→ What you are asked to do
Your copy should hold the lines below from the first through the one that contains "Different measuring techniques", each retyped exactly, and no pictures.

→ Data to process
==========

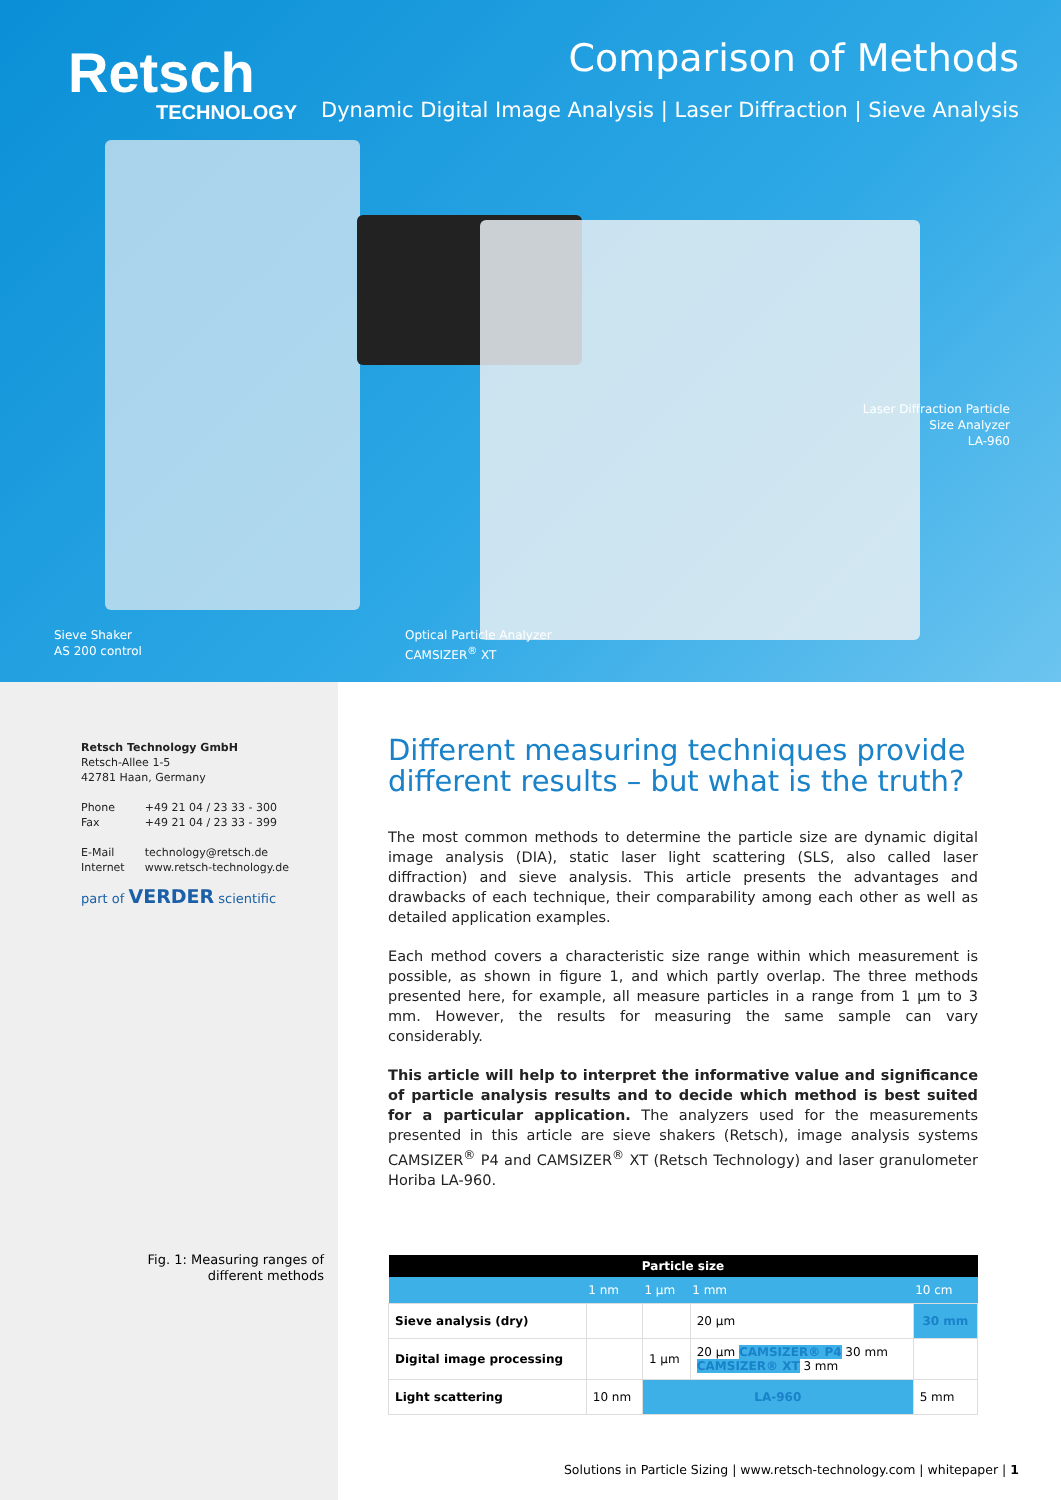Retsch
TECHNOLOGY
Comparison of Methods
Dynamic Digital Image Analysis | Laser Diffraction | Sieve Analysis
Sieve Shaker
AS 200 control
Optical Particle Analyzer
CAMSIZER<sup>®</sup> XT
Laser Diffraction Particle
Size Analyzer
LA-960
Retsch Technology GmbH
Retsch-Allee 1-5
42781 Haan, Germany
| Phone | +49 21 04 / 23 33 - 300 |
| Fax | +49 21 04 / 23 33 - 399 |
| E-Mail | technology@retsch.de |
| Internet | www.retsch-technology.de |
part of VERDER scientific
Different measuring techniques provide different results – but what is the truth?
The most common methods to determine the particle size are dynamic digital image analysis (DIA), static laser light scattering (SLS, also called laser diffraction) and sieve analysis. This article presents the advantages and drawbacks of each technique, their comparability among each other as well as detailed application examples.
Each method covers a characteristic size range within which measurement is possible, as shown in figure 1, and which partly overlap. The three methods presented here, for example, all measure particles in a range from 1 µm to 3 mm. However, the results for measuring the same sample can vary considerably.
This article will help to interpret the informative value and significance of particle analysis results and to decide which method is best suited for a particular application. The analyzers used for the measurements presented in this article are sieve shakers (Retsch), image analysis systems CAMSIZER<sup>®</sup> P4 and CAMSIZER<sup>®</sup> XT (Retsch Technology) and laser granulometer Horiba LA-960.
Fig. 1: Measuring ranges of different methods
| Particle size | | | | |
| --- | --- | --- | --- | --- |
| | 1 nm | 1 µm | 1 mm | 10 cm |
| Sieve analysis (dry) | | | 20 µm | 30 mm |
| Digital image processing | | 1 µm | 20 µm CAMSIZER® P4 30 mm CAMSIZER® XT 3 mm | |
| Light scattering | 10 nm | LA-960 | | 5 mm |
Solutions in Particle Sizing | www.retsch-technology.com | whitepaper | 1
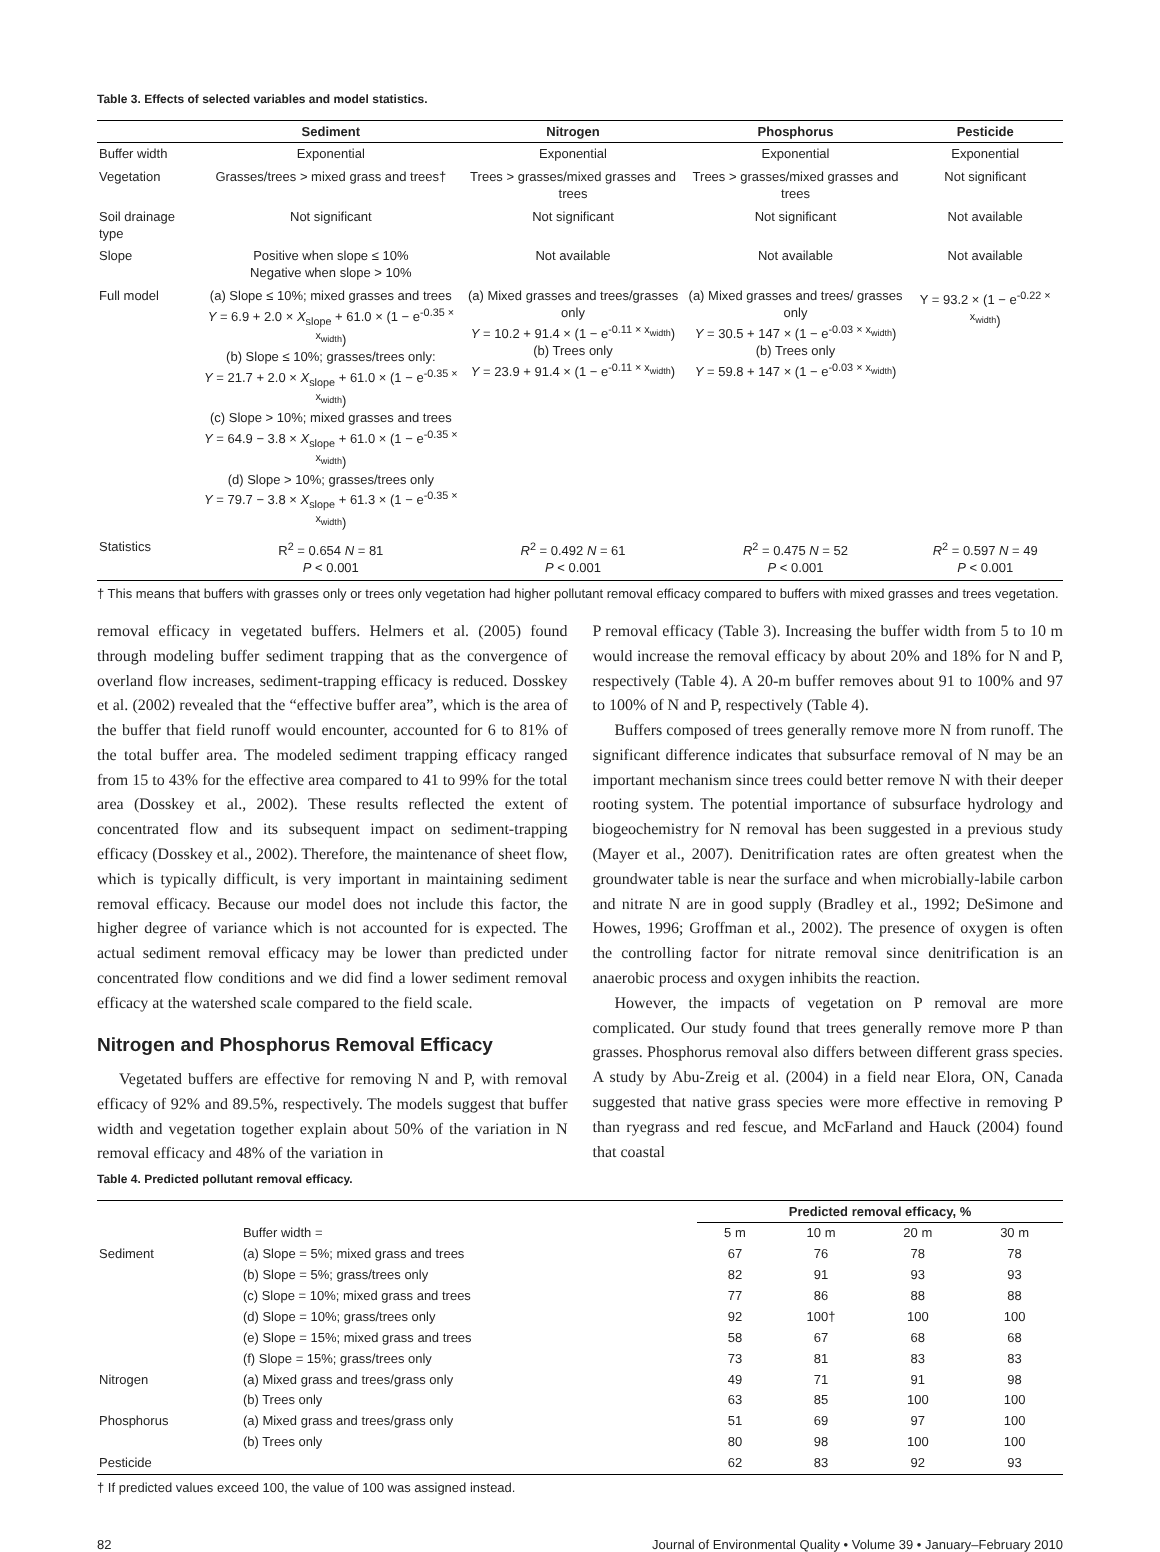Table 3. Effects of selected variables and model statistics.
| | Sediment | Nitrogen | Phosphorus | Pesticide |
| --- | --- | --- | --- | --- |
| Buffer width | Exponential | Exponential | Exponential | Exponential |
| Vegetation | Grasses/trees > mixed grass and trees† | Trees > grasses/mixed grasses and trees | Trees > grasses/mixed grasses and trees | Not significant |
| Soil drainage type | Not significant | Not significant | Not significant | Not available |
| Slope | Positive when slope ≤ 10% Negative when slope > 10% | Not available | Not available | Not available |
| Full model | (a) Slope ≤ 10%; mixed grasses and trees Y = 6.9 + 2.0 × X<sub>slope</sub> + 61.0 × (1 − e<sup>-0.35 × x<sub>width</sub></sup>) (b) Slope ≤ 10%; grasses/trees only: Y = 21.7 + 2.0 × X<sub>slope</sub> + 61.0 × (1 − e<sup>-0.35 × x<sub>width</sub></sup>) (c) Slope > 10%; mixed grasses and trees Y = 64.9 − 3.8 × X<sub>slope</sub> + 61.0 × (1 − e<sup>-0.35 × x<sub>width</sub></sup>) (d) Slope > 10%; grasses/trees only Y = 79.7 − 3.8 × X<sub>slope</sub> + 61.3 × (1 − e<sup>-0.35 × x<sub>width</sub></sup>) | (a) Mixed grasses and trees/grasses only Y = 10.2 + 91.4 × (1 − e<sup>-0.11 × x<sub>width</sub></sup>) (b) Trees only Y = 23.9 + 91.4 × (1 − e<sup>-0.11 × x<sub>width</sub></sup>) | (a) Mixed grasses and trees/ grasses only Y = 30.5 + 147 × (1 − e<sup>-0.03 × x<sub>width</sub></sup>) (b) Trees only Y = 59.8 + 147 × (1 − e<sup>-0.03 × x<sub>width</sub></sup>) | Y = 93.2 × (1 − e<sup>-0.22 × x<sub>width</sub></sup>) |
| Statistics | R<sup>2</sup> = 0.654 N = 81 P < 0.001 | R<sup>2</sup> = 0.492 N = 61 P < 0.001 | R<sup>2</sup> = 0.475 N = 52 P < 0.001 | R<sup>2</sup> = 0.597 N = 49 P < 0.001 |
† This means that buffers with grasses only or trees only vegetation had higher pollutant removal efficacy compared to buffers with mixed grasses and trees vegetation.
removal efficacy in vegetated buffers. Helmers et al. (2005) found through modeling buffer sediment trapping that as the convergence of overland flow increases, sediment-trapping efficacy is reduced. Dosskey et al. (2002) revealed that the “effective buffer area”, which is the area of the buffer that field runoff would encounter, accounted for 6 to 81% of the total buffer area. The modeled sediment trapping efficacy ranged from 15 to 43% for the effective area compared to 41 to 99% for the total area (Dosskey et al., 2002). These results reflected the extent of concentrated flow and its subsequent impact on sediment-trapping efficacy (Dosskey et al., 2002). Therefore, the maintenance of sheet flow, which is typically difficult, is very important in maintaining sediment removal efficacy. Because our model does not include this factor, the higher degree of variance which is not accounted for is expected. The actual sediment removal efficacy may be lower than predicted under concentrated flow conditions and we did find a lower sediment removal efficacy at the watershed scale compared to the field scale.
Nitrogen and Phosphorus Removal Efficacy
Vegetated buffers are effective for removing N and P, with removal efficacy of 92% and 89.5%, respectively. The models suggest that buffer width and vegetation together explain about 50% of the variation in N removal efficacy and 48% of the variation in
P removal efficacy (Table 3). Increasing the buffer width from 5 to 10 m would increase the removal efficacy by about 20% and 18% for N and P, respectively (Table 4). A 20-m buffer removes about 91 to 100% and 97 to 100% of N and P, respectively (Table 4).
Buffers composed of trees generally remove more N from runoff. The significant difference indicates that subsurface removal of N may be an important mechanism since trees could better remove N with their deeper rooting system. The potential importance of subsurface hydrology and biogeochemistry for N removal has been suggested in a previous study (Mayer et al., 2007). Denitrification rates are often greatest when the groundwater table is near the surface and when microbially-labile carbon and nitrate N are in good supply (Bradley et al., 1992; DeSimone and Howes, 1996; Groffman et al., 2002). The presence of oxygen is often the controlling factor for nitrate removal since denitrification is an anaerobic process and oxygen inhibits the reaction.
However, the impacts of vegetation on P removal are more complicated. Our study found that trees generally remove more P than grasses. Phosphorus removal also differs between different grass species. A study by Abu-Zreig et al. (2004) in a field near Elora, ON, Canada suggested that native grass species were more effective in removing P than ryegrass and red fescue, and McFarland and Hauck (2004) found that coastal
Table 4. Predicted pollutant removal efficacy.
| | | Predicted removal efficacy, % | | | |
| --- | --- | --- | --- | --- | --- |
| | Buffer width = | 5 m | 10 m | 20 m | 30 m |
| Sediment | (a) Slope = 5%; mixed grass and trees | 67 | 76 | 78 | 78 |
| | (b) Slope = 5%; grass/trees only | 82 | 91 | 93 | 93 |
| | (c) Slope = 10%; mixed grass and trees | 77 | 86 | 88 | 88 |
| | (d) Slope = 10%; grass/trees only | 92 | 100† | 100 | 100 |
| | (e) Slope = 15%; mixed grass and trees | 58 | 67 | 68 | 68 |
| | (f) Slope = 15%; grass/trees only | 73 | 81 | 83 | 83 |
| Nitrogen | (a) Mixed grass and trees/grass only | 49 | 71 | 91 | 98 |
| | (b) Trees only | 63 | 85 | 100 | 100 |
| Phosphorus | (a) Mixed grass and trees/grass only | 51 | 69 | 97 | 100 |
| | (b) Trees only | 80 | 98 | 100 | 100 |
| Pesticide | | 62 | 83 | 92 | 93 |
† If predicted values exceed 100, the value of 100 was assigned instead.
82 Journal of Environmental Quality • Volume 39 • January–February 2010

==========

→ Exercise solution
Retsch
TECHNOLOGY
Comparison of Methods
Dynamic Digital Image Analysis | Laser Diffraction | Sieve Analysis
Sieve Shaker
AS 200 control
Optical Particle Analyzer
CAMSIZER<sup>®</sup> XT
Laser Diffraction Particle
Size Analyzer
LA-960
Retsch Technology GmbH
Retsch-Allee 1-5
42781 Haan, Germany
| Phone | +49 21 04 / 23 33 - 300 |
| Fax | +49 21 04 / 23 33 - 399 |
| E-Mail | technology@retsch.de |
| Internet | www.retsch-technology.de |
part of VERDER scientific
Different measuring techniques provide different results – but what is the truth?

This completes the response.